King decided to return to Memphis to continue to support the strike.

On April 3, a weary King preached his now-famous “Mountaintop” speech at the Mason Temple, predicting his own death. “Like anybody, I would like to live a long life; longevity has its place.

“But I’m not concerned about that now,” he said, his voice rising in a mesmerizing cadence. “I’ve seen the promised land. I may not get there with you. But I want you to know tonight that we, as a people, will get to the promised land.”

Then King turned and appeared to collapse in a seat behind the lectern. King’s men surrounded him.

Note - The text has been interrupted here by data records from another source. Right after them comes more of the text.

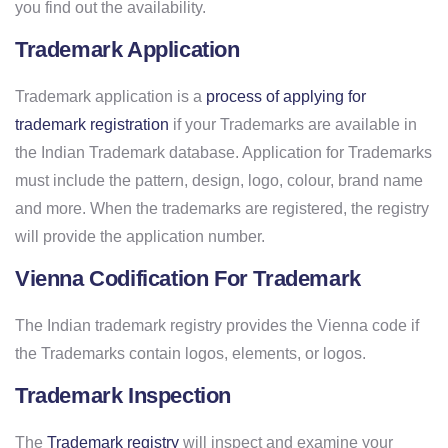
you find out the availability.
Trademark Application
Trademark application is a
process of applying for
trademark registration
if your Trademarks are available in
the Indian Trademark database. Application for Trademarks
must include the pattern, design, logo, colour, brand name
and more. When the trademarks are registered, the registry
will provide the application number.
Vienna Codification For Trademark
The Indian trademark registry provides the Vienna code if
the Trademarks contain logos, elements, or logos.
Trademark Inspection
The
Trademark registry
will inspect and examine your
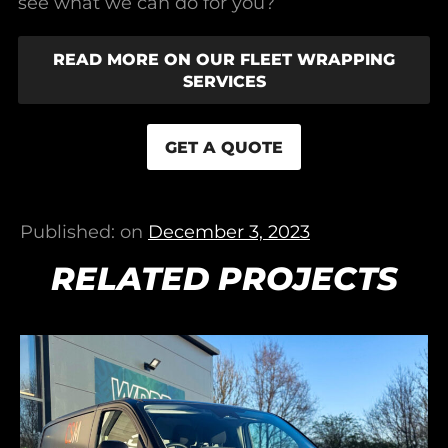
see what we can do for you?
READ MORE ON OUR FLEET WRAPPING
SERVICES
GET A QUOTE
Published: on
December 3, 2023
RELATED PROJECTS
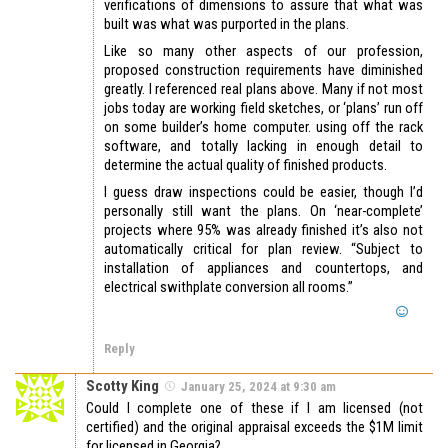
verifications of dimensions to assure that what was
built was what was purported in the plans.
Like so many other aspects of our profession,
proposed construction requirements have diminished
greatly. I referenced real plans above. Many if not most
jobs today are working field sketches, or ‘plans’ run off
on some builder’s home computer. using off the rack
software, and totally lacking in enough detail to
determine the actual quality of finished products.
I guess draw inspections could be easier, though I’d
personally still want the plans. On ‘near-complete’
projects where 95% was already finished it’s also not
automatically critical for plan review. “Subject to
installation of appliances and countertops, and
electrical swithplate conversion all rooms.”
Reply
Scotty King
January 25, 2024 at 9:30 am
Could I complete one of these if I am licensed (not
certified) and the original appraisal exceeds the $1M limit
for licensed in Georgia?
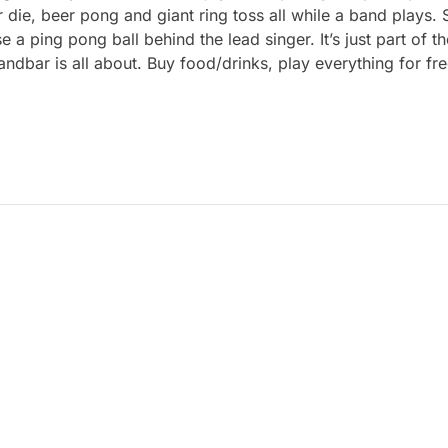
r die, beer pong and giant ring toss all while a band plays.
 ping pong ball behind the lead singer. It’s just part of t
Sandbar is all about. Buy food/drinks, play everything for 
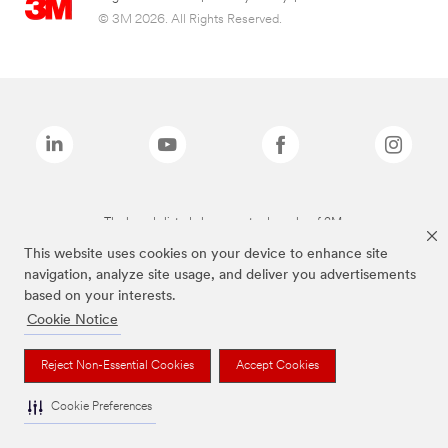
© 3M 2026. All Rights Reserved.
The brands listed above are trademarks of 3M.
This website uses cookies on your device to enhance site
navigation, analyze site usage, and deliver you advertisements
based on your interests.
Cookie Notice
Reject Non-Essential Cookies
Accept Cookies
Cookie Preferences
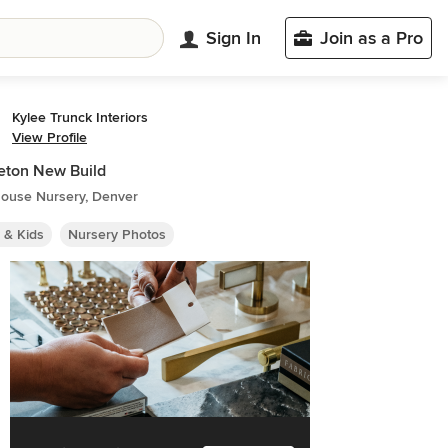
Sign In
Join as a Pro
Kylee Trunck Interiors
View Profile
eton New Build
ouse Nursery, Denver
 & Kids
Nursery Photos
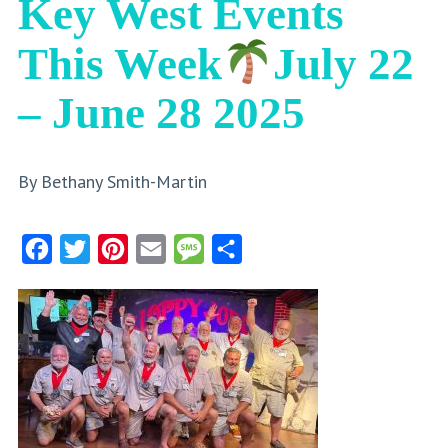
Key West Events
This Week
July 22
– June 28 2025
By Bethany Smith-Martin
Facebook
Twitter
Pinterest
Email
Message
Share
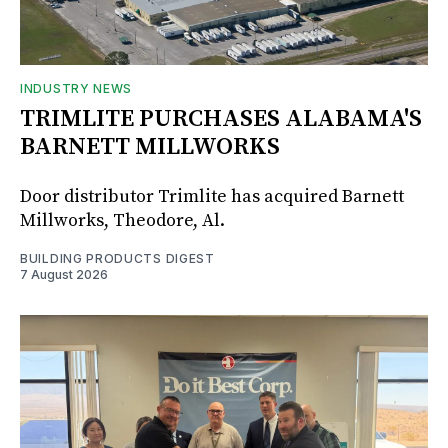
INDUSTRY NEWS
TRIMLITE PURCHASES ALABAMA'S
BARNETT MILLWORKS
Door distributor Trimlite has acquired Barnett
Millworks, Theodore, Al.
BUILDING PRODUCTS DIGEST
7 August 2026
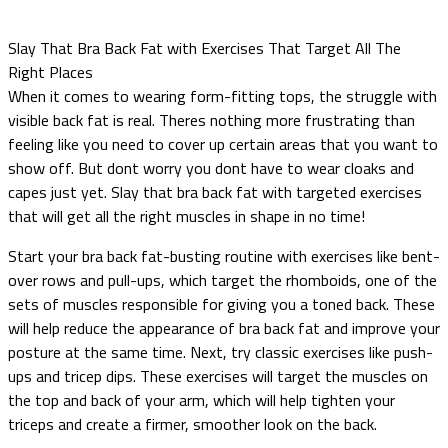
Slay That Bra Back Fat with Exercises That Target All The
Right Places
When it comes to wearing form-fitting tops, the struggle with
visible back fat is real. Theres nothing more frustrating than
feeling like you need to cover up certain areas that you want to
show off. But dont worry you dont have to wear cloaks and
capes just yet. Slay that bra back fat with targeted exercises
that will get all the right muscles in shape in no time!
Start your bra back fat-busting routine with exercises like bent-
over rows and pull-ups, which target the rhomboids, one of the
sets of muscles responsible for giving you a toned back. These
will help reduce the appearance of bra back fat and improve your
posture at the same time. Next, try classic exercises like push-
ups and tricep dips. These exercises will target the muscles on
the top and back of your arm, which will help tighten your
triceps and create a firmer, smoother look on the back.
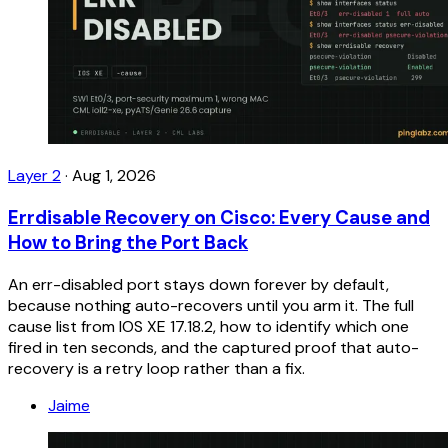
Layer 2
·
Aug 1, 2026
Errdisable Recovery on Cisco: Every Cause and
How to Bring the Port Back
An err-disabled port stays down forever by default,
because nothing auto-recovers until you arm it. The full
cause list from IOS XE 17.18.2, how to identify which one
fired in ten seconds, and the captured proof that auto-
recovery is a retry loop rather than a fix.
Jaime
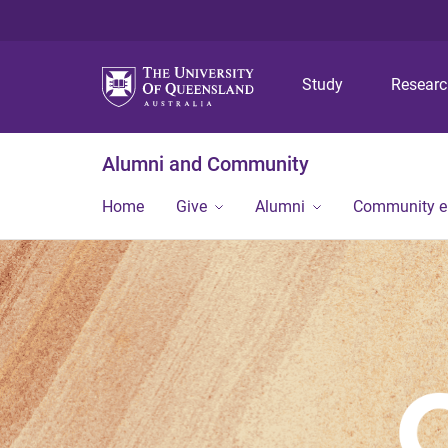
Study
Resear
Alumni and Community
Home
Give
Alumni
Community 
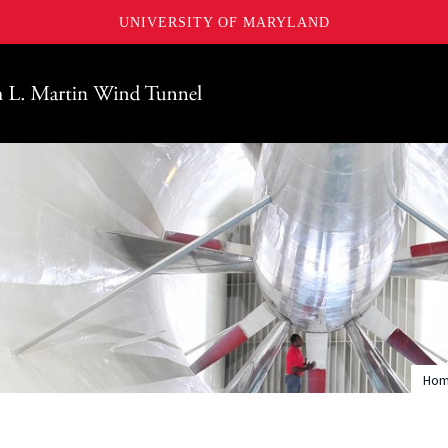
UNIVERSITY OF MARYLAND
Maryland
Ho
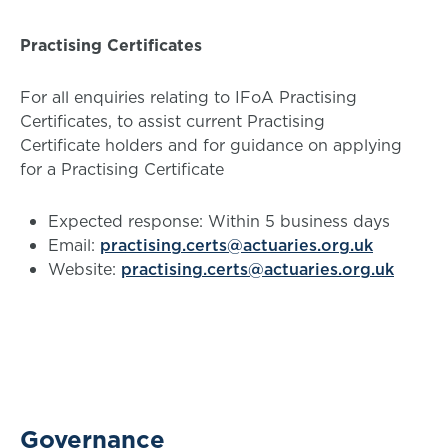
Practising Certificates
For all enquiries relating to IFoA Practising
Certificates, to assist current Practising
Certificate holders and for guidance on applying
for a Practising Certificate
Expected response: Within 5 business days
Email:
practising.certs@actuaries.org.uk
Website:
practising.certs@actuaries.org.uk
Governance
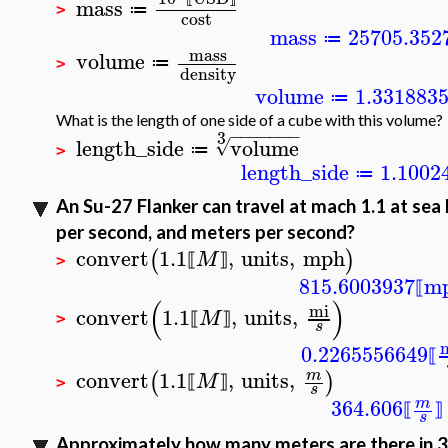
mass
≔
>
cost
mass
25705.352
≔
mass
volume
≔
>
density
volume
1.331883
≔
What is the length of one side of a cube with this volume?
−
−
−
−
−
−
−
3
length_side
volume
√
≔
>
length_side
1.1002
≔
An Su-27 Flanker can travel at mach 1.1 at sea l
per second, and meters per second?
convert
1.1
,
units
,
mph
(
)
M
⟦
⟧
>
815.6003937
m
⟦
(
)
mi
convert
1.1
,
units
,
M
⟦
⟧
>
s
0.2265556649
⟦
convert
1.1
,
units
,
m
(
)
M
⟦
⟧
>
s
364.606
m
⟦
⟧
s
Approximately how many meters are there in 3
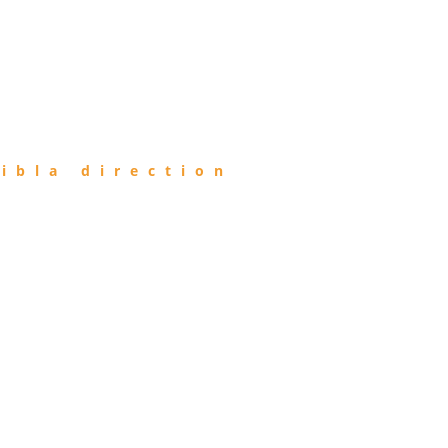
ibla direction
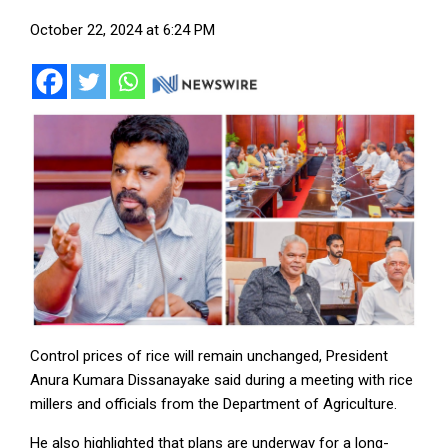
October 22, 2024 at 6:24 PM
Control prices of rice will remain unchanged, President
Anura Kumara Dissanayake said during a meeting with rice
millers and officials from the Department of Agriculture.
He also highlighted that plans are underway for a long-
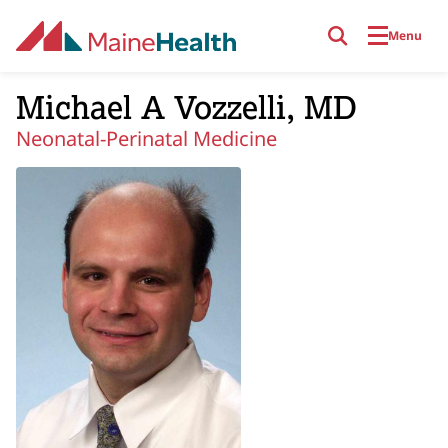
Skip to main content
Menu
Michael A Vozzelli, MD
Neonatal-Perinatal Medicine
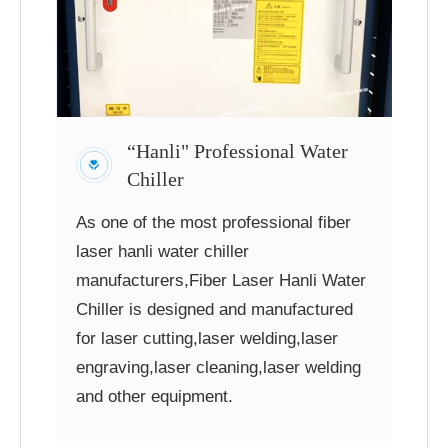
“Hanli" Professional Water
Chiller
As one of the most professional fiber
laser hanli water chiller
manufacturers,Fiber Laser Hanli Water
Chiller is designed and manufactured
for laser cutting,laser welding,laser
engraving,laser cleaning,laser welding
and other equipment.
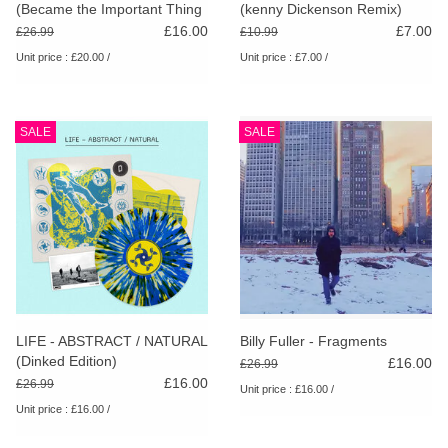
(Became the Important Thing
(kenny Dickenson Remix)
[and Then Just Faded Away])
£16.00
£7.00
£26.99
£10.99
Unit price : £20.00 /
Unit price : £7.00 /
SALE
SALE
LIFE - ABSTRACT / NATURAL
Billy Fuller - Fragments
(Dinked Edition)
£16.00
£26.99
£16.00
£26.99
Unit price : £16.00 /
Unit price : £16.00 /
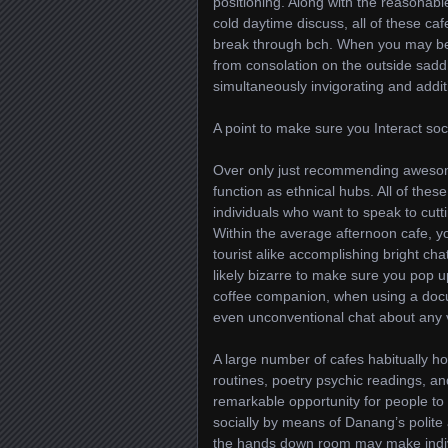
positioning. Along with the reasonabl
cold daytime discuss, all of these caf
break through bch. When you may be 
from consolation on the outside saddl
simultaneously invigorating and additi
A point to make sure you Interact soci
Over only just recommending awesom
function as ethnical hubs. All of the
individuals who want to speak to cutt
Within the average afternoon cafe, yo
tourist alike accomplishing bright cha
likely bizarre to make sure you pop 
coffee companion, when using a docu
even unconventional chat about any 
A large number of cafes habitually ho
routines, poetry psychic readings, and 
remarkable opportunity for people to bu
socially by means of Danang’s polite 
the hands down room may make indivi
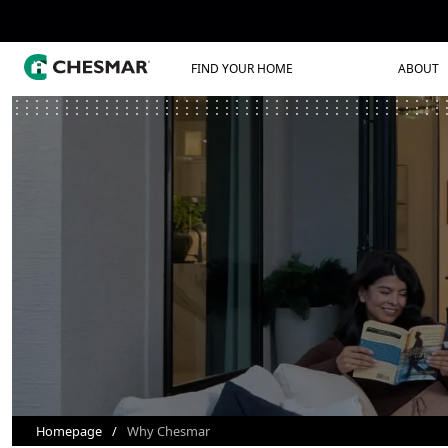
FIND YOUR HOME
ABOUT
Homepage
Why Chesmar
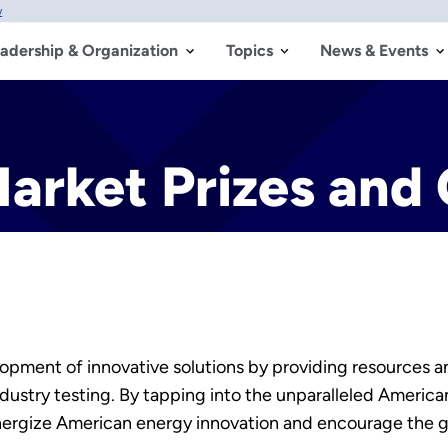
w
adership & Organization
Topics
News & Events
arket Prizes and
lopment of innovative solutions by providing resources a
dustry testing. By tapping into the unparalleled America
energize American energy innovation and encourage the 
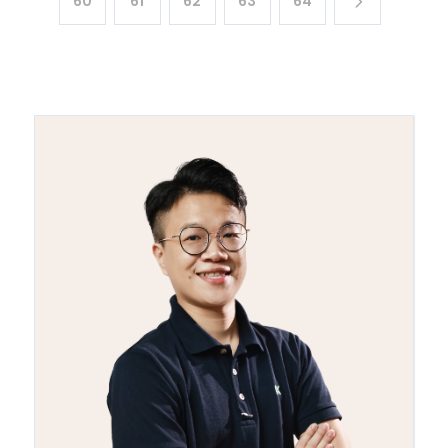
60
61
62
63
64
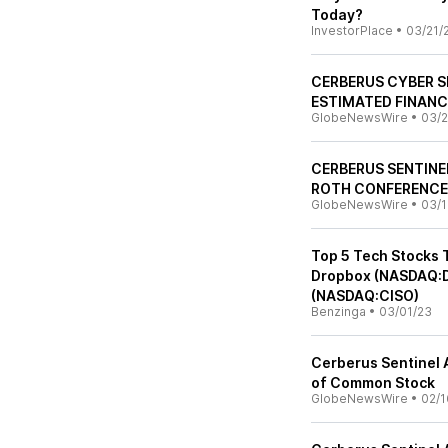
Today?
InvestorPlace
•
03/21/
CERBERUS CYBER S
ESTIMATED FINANC
GlobeNewsWire
•
03/2
CERBERUS SENTINE
ROTH CONFERENCE
GlobeNewsWire
•
03/1
Top 5 Tech Stocks 
Dropbox (NASDAQ:D
(NASDAQ:CISO)
Benzinga
•
03/01/23
Cerberus Sentinel 
of Common Stock
GlobeNewsWire
•
02/1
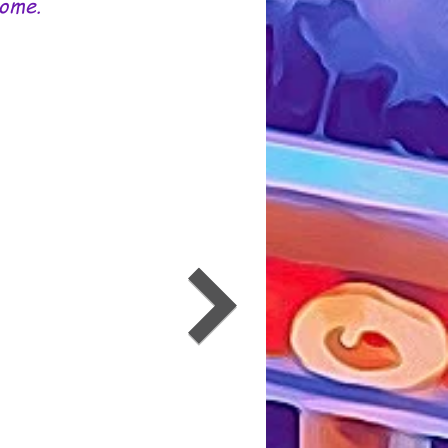
Some.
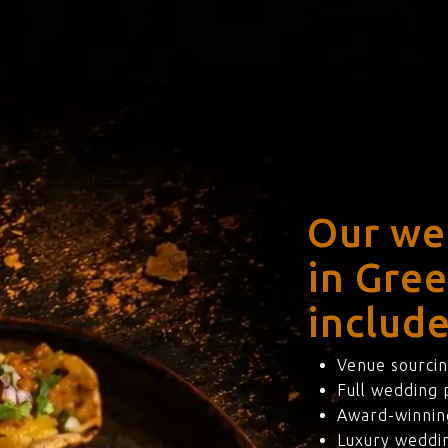
Our we
in Gre
include
Venue sourcin
Full wedding
Award-winning
Luxury weddi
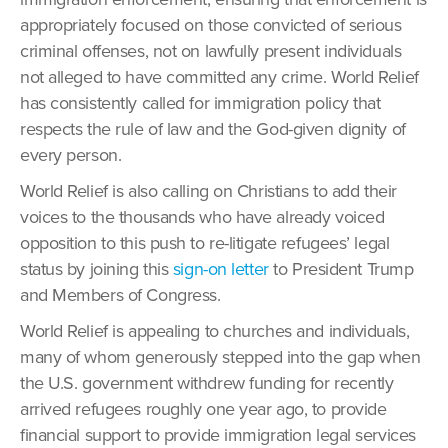
appropriately focused on those convicted of serious
criminal offenses, not on lawfully present individuals
not alleged to have committed any crime. World Relief
has consistently called for immigration policy that
respects the rule of law and the God-given dignity of
every person.
World Relief is also calling on Christians to add their
voices to the thousands who have already voiced
opposition to this push to re-litigate refugees’ legal
status by joining this
sign-on letter
to President Trump
and Members of Congress.
World Relief is appealing to churches and individuals,
many of whom generously stepped into the gap when
the U.S. government withdrew funding for recently
arrived refugees roughly one year ago, to provide
financial support to provide immigration legal services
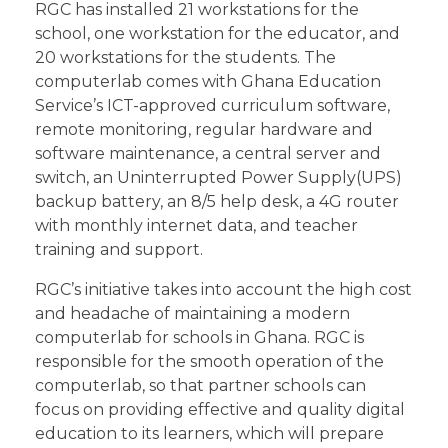
RGC has installed 21 workstations for the
school, one workstation for the educator, and
20 workstations for the students. The
computerlab comes with Ghana Education
Service’s ICT-approved curriculum software,
remote monitoring, regular hardware and
software maintenance, a central server and
switch, an Uninterrupted Power Supply(UPS)
backup battery, an 8/5 help desk, a 4G router
with monthly internet data, and teacher
training and support.
RGC’s initiative takes into account the high cost
and headache of maintaining a modern
computerlab for schools in Ghana. RGC is
responsible for the smooth operation of the
computerlab, so that partner schools can
focus on providing effective and quality digital
education to its learners, which will prepare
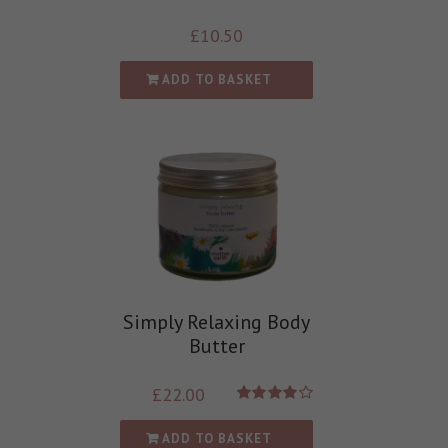
£
10.50
ADD TO BASKET
Simply Relaxing Body
Butter
£
22.00
Rated
4.00
out of
ADD TO BASKET
5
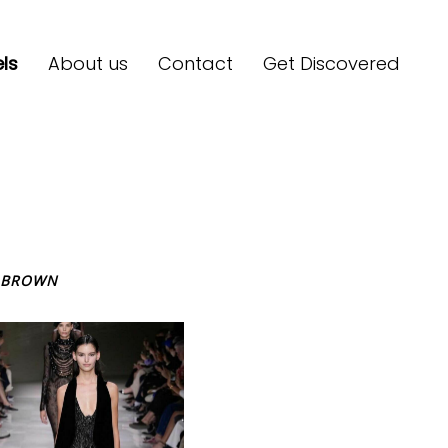
ls
About us
Contact
Get Discovered
BROWN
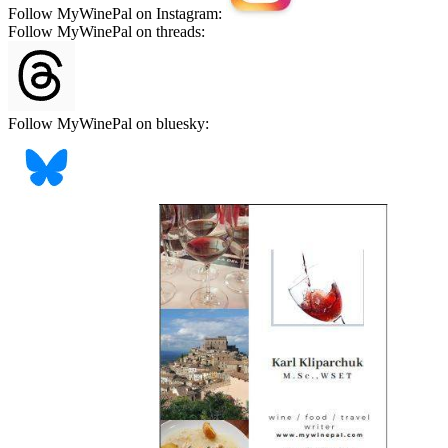
Follow MyWinePal on Instagram:
Follow MyWinePal on threads:
Follow MyWinePal on bluesky:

The next evening, as King prepared to go to dinner at the home of a local minister, a shot rang out, killing him on the balcony of the Lorraine Motel. Rage-fueled riots exploded across the country. Lawson urged calm in Memphis.

The mayor called in the National Guard and set a curfew. The clergy demanded again that the mayor honor the requests of the sanitation workers. Loeb again refused.

President Lyndon B. Johnson ordered James Reynolds, undersecretary of labor, to negotiate an end to the strike.

On April 8, King’s widow, Coretta Scott King, led more than 40,000 people in a silent march through the streets of Memphis, where her husband led his last march. Finally, on April 16, the Memphis City Council voted to recognize the union, promising higher wages to the black workers. The strike was over, but the mourning for King had just begun.